Burl s’était éveillé avant l’aube. Il avait la tête pleine de projets. Le ciel devint gris, puis presque blanc. La brume s’éclaircit dans la forêt de champignons. La pluie lente cessa comme à regret.

Quand le jeune homme jeta un coup d’œil au dehors, il se rendit compte que l’univers dans lequel il vivait était toujours aussi délirant qu’à l’accoutumée. Les derniers nocturnes avaient regagné leurs cachettes. Les diurnes commençaient à se montrer.

Non loin de l’anfractuosité de rocher où il s’était abrité, s’élevait une gigantesque fourmilière, faite non pas de sable et de brindilles, mais de gravier et de galets. Burl remarqua un léger mouvement à sa surface. Quelques pierres roulèrent, dégageant un orifice.

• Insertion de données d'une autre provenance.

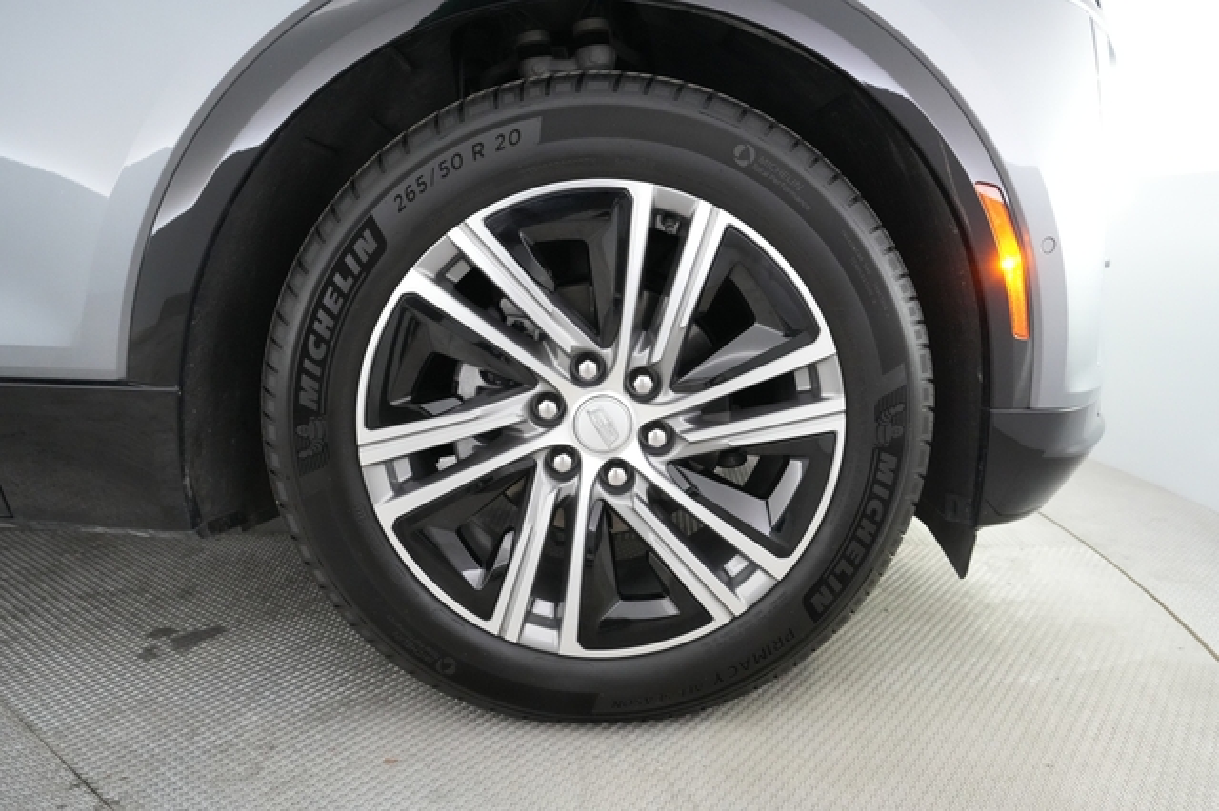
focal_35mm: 25
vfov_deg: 51.2
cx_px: 610
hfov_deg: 71.5
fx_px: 846
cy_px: 406
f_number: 4.5
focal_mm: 25
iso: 10000
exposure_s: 1/125
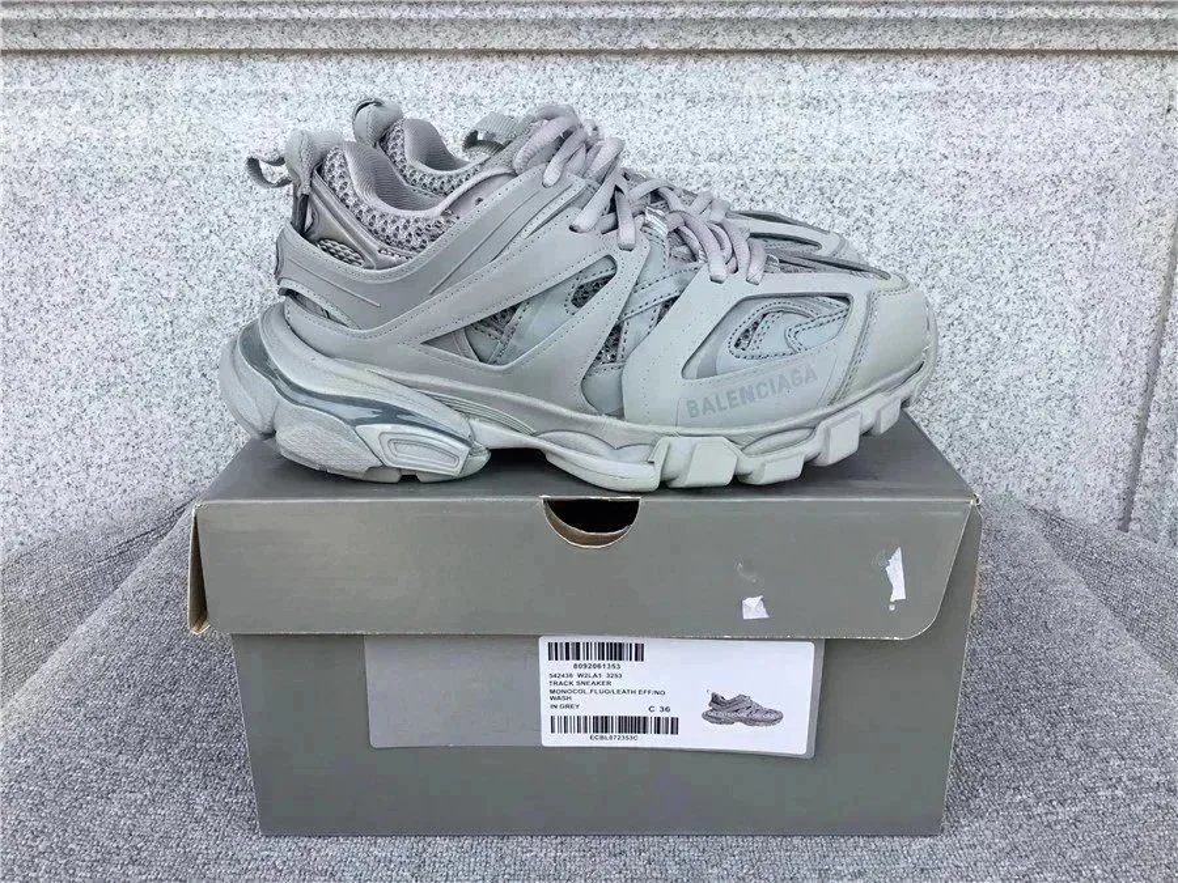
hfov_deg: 58.4
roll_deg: +0.4
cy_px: 442
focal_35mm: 31
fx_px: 1055
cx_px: 589
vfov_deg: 45.4
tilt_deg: -19.6
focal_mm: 3.3
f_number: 2.4
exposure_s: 1/289
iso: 25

Une paire d’antennes jaillit à l’air libre. Elles disparurent pour ressortir aussitôt. L’orifice s’élargit jusqu’à devenir une ouverture de dimensions convenables. Et une fourmi sortit. C’était une sentinelle, qui se tint un moment d’un air farouche devant l’entrée, agitant ses antennes, s’efforçant de détecter la présence d’un danger éventuel menaçant la métropole dont elle assurait la garde.

Elle mesurait trente-cinq centimètres, cette sentinelle, et ses mandibules étaient impressionnantes. Deux autres soldats sortirent à leur tour, qui se mirent à arpenter la fourmilière, balayant l’air de leurs antennes.

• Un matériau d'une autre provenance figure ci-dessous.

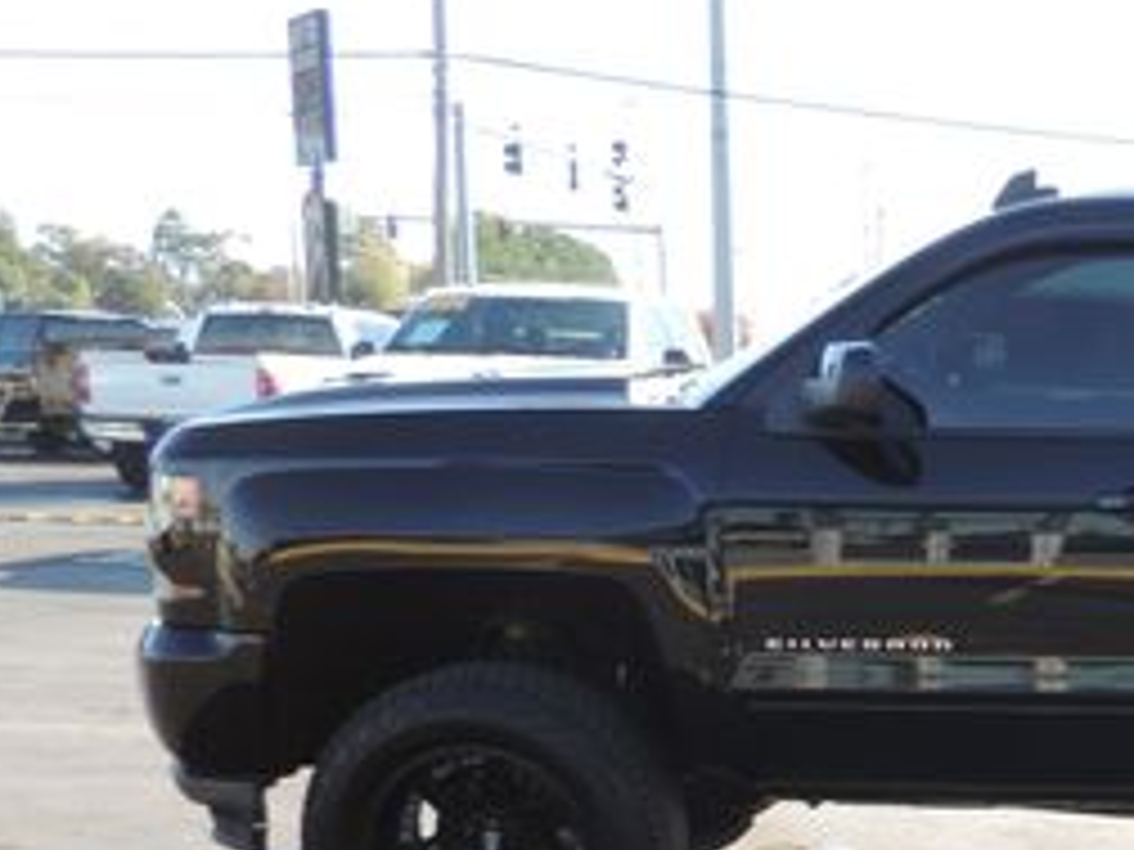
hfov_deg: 27.7
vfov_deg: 23.1
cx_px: 1368
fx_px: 1998
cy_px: 837
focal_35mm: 61
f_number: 3
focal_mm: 4.3
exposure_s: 1/250
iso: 80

Leur mission achevée, les deux éclaireurs revinrent conférer avec la sentinelle avant de regagner l’intérieur de la fourmilière en manifestant une satisfaction évidente. Le rapport qu’elles transmirent à leurs supérieurs devait être favorable car, quelques minutes plus tard, un flot d’ouvrières sortirent de la cité pour aller vaquer à leur tâche.

Dans la fourmilière, le dur labeur quotidien avait commencé. Greniers à grains, silos à provisions diverses, réfectoires, pouponnières, tout grouillait d’activité. Dans ses appartements privés, la reine elle-même, entourée de sa cour au grand complet, ne chômait guère : toutes les deux ou trois minutes, elle pondait un œuf de sept centimètres que des ouvrières zélées transportaient immédiatement dans la pouponnière municipale. C’était cet accroissement constant de la population qui rendait cette agitation frénétique à la fois possible et indispensable.

Burl sortit de sa cachette et étala sa cape sur le sol. Au bout d’un moment, il sentit que quelque chose la tiraillait. Une fourmi était en train d’en déchirer un morceau. Burl, furieux, tua la fourmi et battit en retraite. Deux fois, au cours de la demi-heure qui suivit, il dut partir précipitamment pour éviter les fourmis fourrageuses. Elles ne l’attaquaient pas directement. Mais elles convoitaient le tissu de ses vêtements.